Biz, Türkiye’de doğup büyüyen, kendi yaşamını kurmak için birbirinden ve emeğinden başka hiçbir şeyi olmayan gençliğiz. Acılarımız, özlemlerimiz, güldüklerimiz ve sevindiklerimiz birbirine benzer. Yoksullukla, baskılarla, kendini gerçekleştirme ufku kapitalist dar zamanların üzerimize boca ettiği çıkar, karmaşa ve anlamsızlıklara barışmamak için mücadele edenler kadar, kurtuluş yolunu bulma adımlarını geciktirmeyi gerekçelendirmiş olanlarımız da var.
Her şart ve koşulda, yaşamanın ve yaş almanın öğrettikleriyle bir çıkış yolu arıyoruz elbet. Ama bulduğumuz ve ikna olduğumuz yöntemlerin ne kalıcılığı ne geçerliliği ne de çaresi iş görüyor. Bize iyi gelmiyor, yaralarımızı sarmanın, özgürlüğün bir ifadesi haline bürünmüyor.
Bu ne bir tesadüf ne yaşadığımız yıllara özgü ne de karakterimiz, kişiliğimizle alakalı. Başarısızlıklarımız, kursağımızda kalanlar bir ur gibi içimizde birikirken, bunun sorumlusu, bize öyle gösterilmesine rağmen kendimiz, kaderimiz, doğduğumuz ülke değil. Rastlantıların az yer tuttuğu bu hayatta, kendimizi bir kadere terk ettiğimiz kuşkusuz. Bunun da seçimlerimizle ilişkili olduğu, sistematik ve belirleyici adımların olası sonuçlandığı bir dünya bu. Zaten başka bir dünya da söz konusu değil.
Şimdi bu dünyada nasıl yaşamayı seçeceğimiz, özgürce yaptığımız bir iş de değil. Her ne kadar başka başka ilgi alanlarının, mesleklerin, hatta diyelim ki dekorasyonların ve beğenilerin düşünü kuruyor, kendimize bir “ben yaratmaya” çalışıyorsak da önümüzde hepimizin karşılaştığı, ancak farklı yorumladığı engeller var. Bu engellerin kim tarafından konulduğu, yaratıldığı konusunda en geniş fikir birliğimiz, sistem. Sistem diyoruz ya adına, her sistemin bir merkezi, onu taşıyan bir kolunu ya da kuvveti var.

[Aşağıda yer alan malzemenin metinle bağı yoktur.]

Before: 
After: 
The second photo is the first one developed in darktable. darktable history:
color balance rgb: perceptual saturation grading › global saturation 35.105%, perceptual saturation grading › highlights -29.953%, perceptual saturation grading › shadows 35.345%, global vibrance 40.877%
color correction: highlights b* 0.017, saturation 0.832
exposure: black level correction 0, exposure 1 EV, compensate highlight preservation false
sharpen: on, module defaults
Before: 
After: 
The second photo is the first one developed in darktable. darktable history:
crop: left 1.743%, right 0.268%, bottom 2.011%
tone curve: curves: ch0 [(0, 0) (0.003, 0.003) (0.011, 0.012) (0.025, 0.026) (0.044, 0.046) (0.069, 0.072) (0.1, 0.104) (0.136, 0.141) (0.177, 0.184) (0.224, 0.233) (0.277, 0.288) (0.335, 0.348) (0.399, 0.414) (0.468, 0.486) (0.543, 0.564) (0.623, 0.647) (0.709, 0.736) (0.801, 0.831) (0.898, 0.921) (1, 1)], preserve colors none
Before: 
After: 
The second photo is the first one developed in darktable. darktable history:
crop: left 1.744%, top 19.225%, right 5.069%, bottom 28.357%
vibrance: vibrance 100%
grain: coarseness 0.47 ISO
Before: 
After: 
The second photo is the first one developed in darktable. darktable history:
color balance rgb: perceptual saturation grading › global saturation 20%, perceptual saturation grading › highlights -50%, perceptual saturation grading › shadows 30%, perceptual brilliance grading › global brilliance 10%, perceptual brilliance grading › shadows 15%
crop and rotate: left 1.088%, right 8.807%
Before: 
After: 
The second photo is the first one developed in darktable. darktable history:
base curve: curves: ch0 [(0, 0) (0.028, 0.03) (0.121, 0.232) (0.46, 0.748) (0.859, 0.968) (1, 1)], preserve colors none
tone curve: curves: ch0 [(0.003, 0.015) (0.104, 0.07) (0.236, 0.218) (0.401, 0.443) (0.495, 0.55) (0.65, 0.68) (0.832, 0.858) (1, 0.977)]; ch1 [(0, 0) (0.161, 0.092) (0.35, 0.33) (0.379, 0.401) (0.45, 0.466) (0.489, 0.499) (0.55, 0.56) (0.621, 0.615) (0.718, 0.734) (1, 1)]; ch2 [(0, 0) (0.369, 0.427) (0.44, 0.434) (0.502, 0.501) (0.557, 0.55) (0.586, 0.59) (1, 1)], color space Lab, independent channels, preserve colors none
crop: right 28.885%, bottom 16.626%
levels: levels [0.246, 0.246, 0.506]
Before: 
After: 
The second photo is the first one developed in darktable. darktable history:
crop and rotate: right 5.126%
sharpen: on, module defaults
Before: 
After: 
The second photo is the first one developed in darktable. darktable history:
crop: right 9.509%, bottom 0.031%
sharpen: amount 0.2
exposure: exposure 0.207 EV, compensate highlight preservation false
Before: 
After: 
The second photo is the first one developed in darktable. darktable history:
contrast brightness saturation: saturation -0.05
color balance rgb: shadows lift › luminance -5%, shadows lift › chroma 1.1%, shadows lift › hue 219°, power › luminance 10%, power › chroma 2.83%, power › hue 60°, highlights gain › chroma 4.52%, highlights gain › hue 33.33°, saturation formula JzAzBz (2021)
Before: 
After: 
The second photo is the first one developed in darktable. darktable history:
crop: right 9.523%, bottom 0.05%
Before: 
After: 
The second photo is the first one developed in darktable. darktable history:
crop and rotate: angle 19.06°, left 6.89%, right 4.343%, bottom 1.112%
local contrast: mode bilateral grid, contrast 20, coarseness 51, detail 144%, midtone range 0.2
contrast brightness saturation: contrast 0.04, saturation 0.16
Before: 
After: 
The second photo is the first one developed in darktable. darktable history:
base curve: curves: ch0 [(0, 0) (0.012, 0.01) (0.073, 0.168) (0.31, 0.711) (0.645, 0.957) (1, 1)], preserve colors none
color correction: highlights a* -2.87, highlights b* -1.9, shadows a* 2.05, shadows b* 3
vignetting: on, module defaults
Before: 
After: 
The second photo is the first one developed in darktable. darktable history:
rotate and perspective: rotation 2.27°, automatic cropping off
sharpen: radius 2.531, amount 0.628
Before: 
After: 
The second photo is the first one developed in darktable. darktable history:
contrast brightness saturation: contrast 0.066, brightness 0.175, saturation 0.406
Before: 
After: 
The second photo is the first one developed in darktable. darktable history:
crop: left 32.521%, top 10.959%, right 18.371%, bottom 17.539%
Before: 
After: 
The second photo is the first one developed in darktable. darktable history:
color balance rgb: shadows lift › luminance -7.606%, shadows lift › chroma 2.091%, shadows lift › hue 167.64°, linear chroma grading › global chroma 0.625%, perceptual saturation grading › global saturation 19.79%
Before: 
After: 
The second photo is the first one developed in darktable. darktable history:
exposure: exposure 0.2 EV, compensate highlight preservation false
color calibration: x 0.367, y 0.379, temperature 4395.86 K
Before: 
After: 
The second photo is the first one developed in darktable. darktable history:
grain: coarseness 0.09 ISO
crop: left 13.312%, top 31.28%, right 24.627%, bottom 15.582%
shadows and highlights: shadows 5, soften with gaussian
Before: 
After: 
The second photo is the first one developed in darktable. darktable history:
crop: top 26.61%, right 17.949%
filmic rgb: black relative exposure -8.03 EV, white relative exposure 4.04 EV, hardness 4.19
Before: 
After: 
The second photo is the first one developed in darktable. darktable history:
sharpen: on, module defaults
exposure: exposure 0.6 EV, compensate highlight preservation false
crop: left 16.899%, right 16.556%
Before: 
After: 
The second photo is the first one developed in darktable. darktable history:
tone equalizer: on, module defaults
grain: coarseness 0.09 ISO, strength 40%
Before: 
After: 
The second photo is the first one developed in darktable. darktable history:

Öyleyse hayal ettiğimiz yaşamı yaşamamızın önündeki engellerin kurucusu olan bu sistem ortadan kalkmadan kuramayız. Biz insanlar olarak evrenin ve tarihin çok küçük parçalarıyız. Milyarlarca yıllık bir sürecin içinde, yalnızca parçası olduğumuz birkaç yılın deneyimi, bizzat dünyayı değişmez, hep bugün gördüğümüz gibi varsaymaya itiyor. Ancak gerçek hiç de öyle değil. Dünya kesintisiz olarak değişirken, bizim de değişimden yana bir parça olarak bunu tutarlı ve sistemli olarak kullanmaya ihtiyacımız var. Çünkü değişime yön verilebilir, dünyayı okumak ve anlamak, onun değişim araçlarını da yaratabilmeyi sağlar.
Geleceğimize bir mektup yazmak istedik. Değişim rüzgarları eserken, onun nasıl bir parçası olacağını düşünmek, birçok farklı alanda el birliğiyle çalışmayı gerektirirken, bunu nasıl yapacağımız da hep birlikte kafa yormayı gerektiriyor.